# TASK DIRECTIONS
Pick up the profile of the longtime Daletec factory worker right after its final line and carry it further.

# EXTRACT TO READ
-*-*-
The 6th generation Dale Factory worker – Vegar Sellevold

Vegard Sellevold has worked at Daletec since 1990. He has had different jobs in the factory and has always enjoyed what he is doing.

Vegar grew up at Stanghelle in the 70’s and 80’s. At this time there were a lot of people working in the factory that moved from small apartments in Dale to houses in the nearby town Stanghelle. It was a down period in the factory. Everyone had the same type of house and the same type of car -if they had one.

In the 70’s, there were around 600-700, maybe also 800 people at the start of the 70’s that worked in the factory. When he got a job in February 1990 there were around 300-400 employees.

He continues explaining how easy it was to get a job, especially if you did not want a longer education. Vegar went to school at the gymnasium at Voss and after that he chose what he always believed he wanted to do which was electrician direction, but he soon got tired of school. That was when he decided to get a job in the factory in 1990.

So, a lot of people moved to Dale when the factory came?

– Yes! From all over the country. At least before and after the war. They needed a lot of workforce back then!

If one person in the family had got a place to live in Dale, it was easier for another family member to live there and get a job in the factory. But the paycheck was probably not that much.

And this is where we come back to why so many people moved to Stanghelle in the 70’s and 80’s because the apartments on Dale were too old and worn.

Did they need any professional competence to work here?
-*-*-
# RECORD EXCERPTS
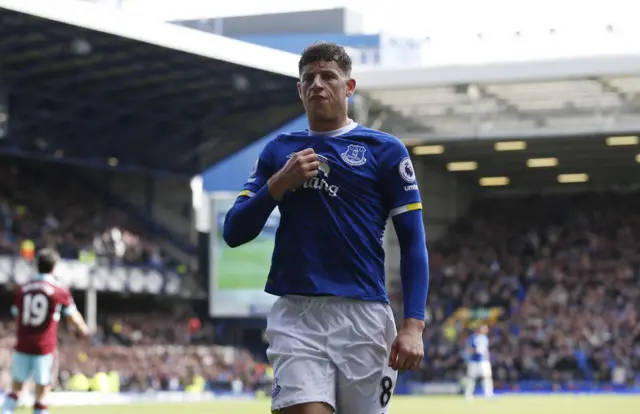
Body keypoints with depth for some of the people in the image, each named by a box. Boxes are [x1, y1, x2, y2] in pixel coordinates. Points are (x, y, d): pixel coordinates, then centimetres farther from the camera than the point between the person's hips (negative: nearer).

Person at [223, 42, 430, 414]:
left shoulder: (384, 149, 6)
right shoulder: (279, 151, 15)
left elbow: (413, 243, 1)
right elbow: (234, 233, 11)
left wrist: (413, 325, -10)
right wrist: (280, 183, -5)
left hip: (363, 314, -1)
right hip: (296, 315, 2)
-*-*-
# ANSWER FOR THE TASK
– In general not. Of course, there were a lot of people that had to have some competence and a lot of places they needed people that knew a lot about textile as well as electronics because there was a lot of different tasks to solve. When I started, I worked at the packing division at the cotton factory and finished packing the yarn. The yarn cones were big and mainly got shipped to England and other costumers abroad. You needed some training, but mostly it was physical work. Lifting and packing and that sort of stuff. It was an easy job. It was actually a lot of my friends that also started working there that year when I started. 5-6 of them. I was 19 years then.

When Vegar started in the factory he had the task to pack the yarn before shipment, manage it in the warehouse and take it out so that it could be used for weaving and warp later on. He also had the task to maintain the spinning machines. After that, he went in the military and when he came back, the weaving mill was not doing well. One of the seniors told Vegar that he should try to get a job some other place. He applied for a job in the finishing department, and there he could start already the week after he applied.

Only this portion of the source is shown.